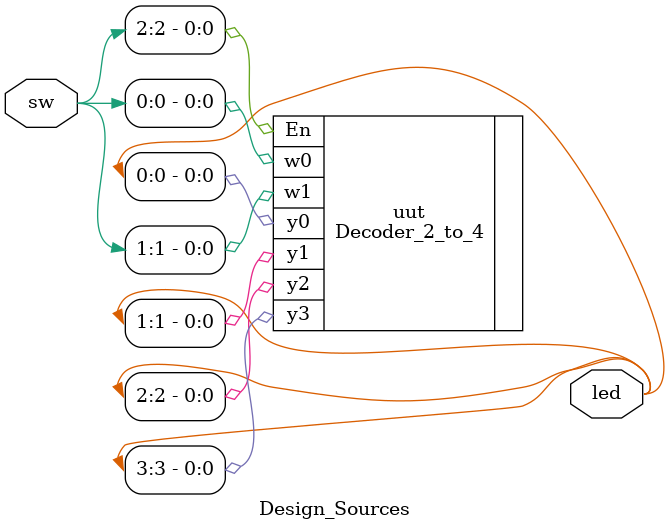
<source format=v>
`timescale 1ns / 1ps


module Design_Sources(
    input [2:0] sw,
    output [3:0] led
    );
    Decoder_2_to_4 uut (
        .w0(sw[0]),
        .w1(sw[1]),
        .En(sw[2]),
        .y0(led[0]),
        .y1(led[1]),
        .y2(led[2]),
        .y3(led[3])
        );
    
    


endmodule

</source>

======

* [Problem to solve]: Please hand back every entry above exactly, with no images in the copy.

* [Output]:
<source format=v>
`timescale 1ns / 1ps


module Design_Sources(
    input [2:0] sw,
    output [3:0] led
    );
    Decoder_2_to_4 uut (
        .w0(sw[0]),
        .w1(sw[1]),
        .En(sw[2]),
        .y0(led[0]),
        .y1(led[1]),
        .y2(led[2]),
        .y3(led[3])
        );
    
    


endmodule

</source>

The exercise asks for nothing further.